= Barnett Abrahams =

Barnett Abrahams (1831 – 15 November 1863) was the Principal of Jews' College, and a Dayan (rabbinic judge) in London.

Abrahams was born in Warsaw in 1831.
His father emigrated to England in 1839, while he and his mother did so only in 1841; two more sons were born in 1843 and 1844.

Abrahams was educated by his father, and later by Chief Rabbi Nathan Marcus Adler.
In 1849 he joined the yeshiva at Bevis Marks Synagogue (Spanish and Portuguese congregation).
The elders there paid for him to attend the City of London School and University College London, from which he graduated BA.
In 1851 he began to preach at Bevis Marks synagogue, acting as Hakham. He became assistant Dayan in 1854, and in 1856 was made head of its Beth Din.
He was the youngest man to act as dayan in the London Jewish community and the first English Jewish minister to hold a British university degree.

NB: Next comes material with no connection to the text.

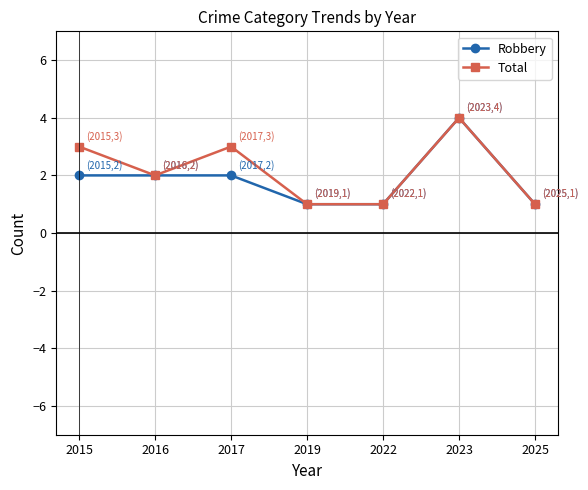

Is it true that Robbery equals 0 at 2017?

False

Abrahams married in 1854. He had 6 children; Joseph and Moses became Jewish ministers, and Israel became an author and teacher. In 1858, on the resignation of Louis Loewe as headmaster of Jews' College, Abrahams succeeded him while continuing to carry out his religious duties.

Abrahams was most concerned about educating the young, and in 1860 he founded the Association for the Diffusion of Religious Knowledge, the precursor of the Jewish Religious Education Board.